Something that I believe all women have in common is that we want to be loved, pursued and known. Yes we want our closest friends and family to know us, but I think it goes even deeper than that when it comes to the man in our lives. Because these three things are so important to us and our female hearts, what happens when we don’t feel them? What happens when we long to feel special and cherished but we are bitterly disappointed by unmet expectations? Whether you are married, engaged, dating or single, I really think there is something in here for anybody.
Coming up on August 19 2019, my husband Petr and I will be celebrating our 3 year anniversary. In this short time, we have experienced so much together. We have been through the fun and exciting seasons and we have also endured the difficult ones. We have moved out of country, state and various cities in between. We have experienced both health and financial challenges. We have also enjoyed new jobs, family visits and vacations with friends. Through some of these experiences and challenges along the way I found myself facing feelings of rejection, frustration and emptiness. These feelings which festered over time left me resentful and bitter towards my husband. I can’t say that I’ve discovered the magical step to step guide on how to have a perfect marriage, but I hope that sharing a piece of my story may help you along your journey too.
Like many couples out there, Petr and I are two very different individuals. He loves sports, get-togethers and adventures with friends. I love books, organizing our home and hanging out with him. Petr is very outgoing and I’m more of an introverted type. He enjoys being with people essentially all of the time and I’m almost always happy just being by myself or with him. As you can imagine, this has caused some tension in our relationship. I love my husband but sometimes I can get frustrated with him because he doesn’t do things the way that I think they should be done; efficiently, orderly and like..right away. I can also get frustrated with him for having fun doing things that I will never see the point in like playing sports, watching sports and catching up on the latest sports news. Petr can become frustrated with me when all I want to do is watch movies at our house and avoid a group activity. In the same way we differ in our entertainment preferences, we also have different desires and ideals on how we wish to be loved and cared for. People typically express love the way they want it to be expressed to them. Where the issue can lie, is that their partner also does the same thing. Because of this gap, both partners can feel hurt or empty when their specific needs are not being met. For example, I feel hurt when Petr wants to go golfing all day with the guys or when his very full work schedule sometimes gets in the way of our quality time. He feels hurt when I snap at him instead of calmly explaining how I feel about something or when I nag him for not doing something the “right” way. You may be reading this thinking to yourself “if only my problems were this small”. It’s true some problems are smaller than others but sometimes the small things can turn into big things if they aren’t dealt with properly.

# Dataset extract

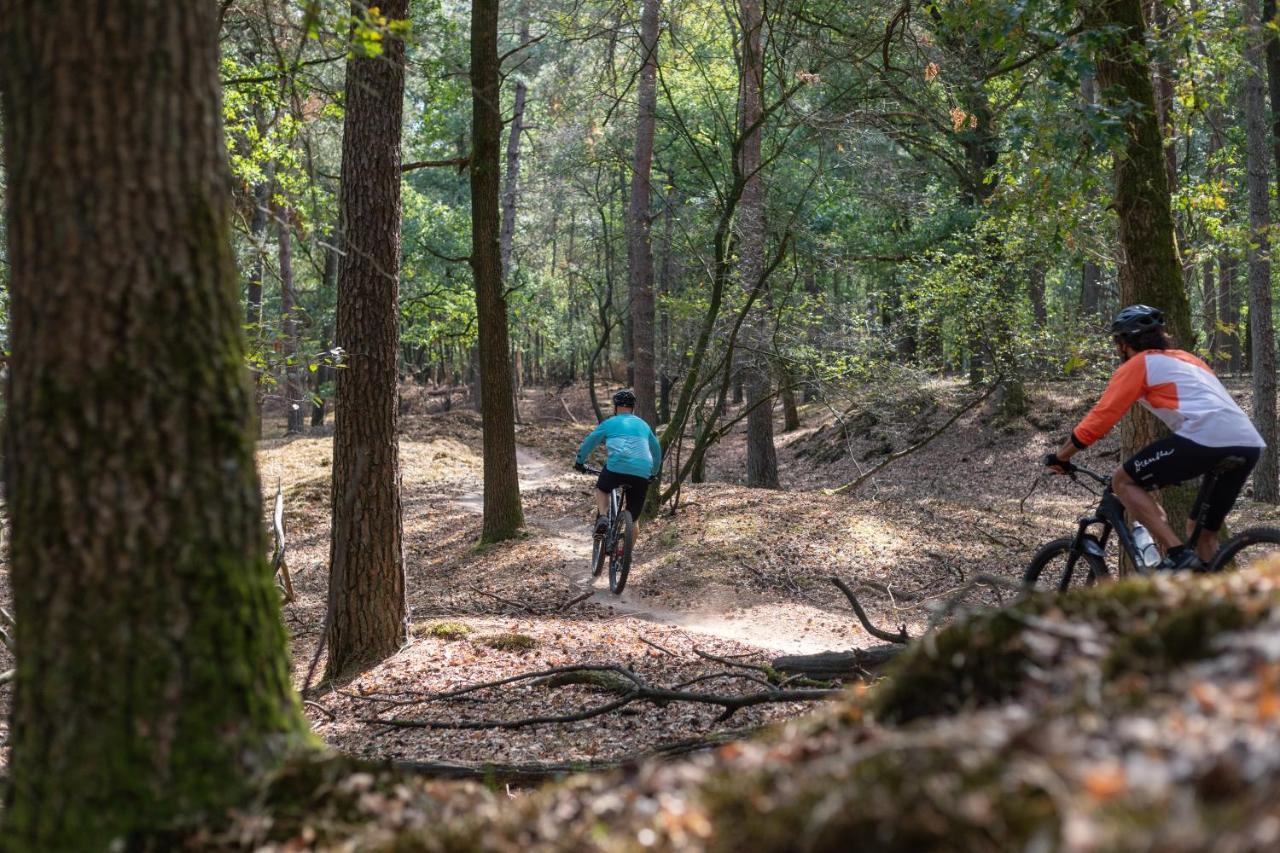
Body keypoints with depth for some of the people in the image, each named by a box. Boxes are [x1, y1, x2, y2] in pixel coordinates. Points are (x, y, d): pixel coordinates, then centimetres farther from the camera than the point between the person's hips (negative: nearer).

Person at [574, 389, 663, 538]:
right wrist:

# Work instructions
1. Which relationship situations does the post about marriage name when it says who might find something in it?
2. Transcribe the part of the post about marriage starting with "Something that I" and going on through "here for anybody.".
3. Write the next part of the post about marriage, picking up after its last sentence.
The material has nothing to do with the post about marriage.

# Results by task
1. Married, engaged, dating, and single.

2.
Something that I believe all women have in common is that we want to be loved, pursued and known. Yes we want our closest friends and family to know us, but I think it goes even deeper than that when it comes to the man in our lives. Because these three things are so important to us and our female hearts, what happens when we don’t feel them? What happens when we long to feel special and cherished but we are bitterly disappointed by unmet expectations? Whether you are married, engaged, dating or single, I really think there is something in here for anybody.

3.
You have to communicate with your spouse when you are hurt but you also have to make sure your own heart is in the right place. It’s human nature to play the blame game and decide that you’re the only one being wronged. So yes it’s a very real thing to feel hurt by the people closest to you but what are you putting your focus on? “He doesn’t do this right, he never does this for me, I wish he would do this, why can’t he just do that?”. What do all of these thoughts have in common? They are all focussing on what the other person is doing wrong. That is why it’s so important to recognise that although seeing things differently can pose as a challenge, it can also be such an advantage once you are able to get past the hurt. God created us uniquely, we were not meant to be clones. There is beauty to be found in our differences. Petr’s weaknesses are my strengths and my weaknesses are his strengths. You can learn to view it that way or you can keep trying to change your spouse to become more like you (which I promise will never work).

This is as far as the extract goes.